INSTRUCTIONS TO FOLLOW: Your task is to copy each line in the listing that includes the word "begin".

═══ SUPPLIED MATERIAL

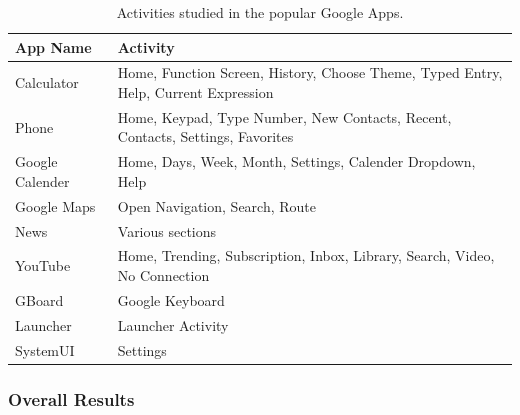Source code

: \begin{table}[tp]
\begin{center}
	\centering
	\caption{Activities studied in the popular Google Apps.}
	\label{tab:experiments}
        \vspace{-0.1in}
	\small {
	\begin{tabular*}{\columnwidth}{ | p{} | p{} | }
		\hline
		App Name        	& Activity\\
		\hline
		Calculator		& Home, Function Screen, History, Choose Theme, Typed Entry, Help, Current Expression \\
		Phone			& Home, Keypad, Type Number, New Contacts, Recent, Contacts, Settings, Favorites \\
		Google Calender		& Home, Days, Week, Month, Settings, Calender Dropdown, Help \\
		Google Maps		& Open Navigation, Search, Route \\  
		News			& Various sections \\
		YouTube			& Home, Trending, Subscription, Inbox, Library, Search, Video, No Connection\\
		GBoard 			& Google Keyboard \\
		Launcher        	& Launcher Activity \\
		SystemUI        	& Settings \\
		\hline
	\end{tabular*}
	}
\end{center}
\vspace{-0.15in}
\end{table}
\fi

\subsubsection{Overall Results}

══════

REPLY:
: \begin{table}[tp]
\begin{center}
	\begin{tabular*}{\columnwidth}{ | p{} | p{} | }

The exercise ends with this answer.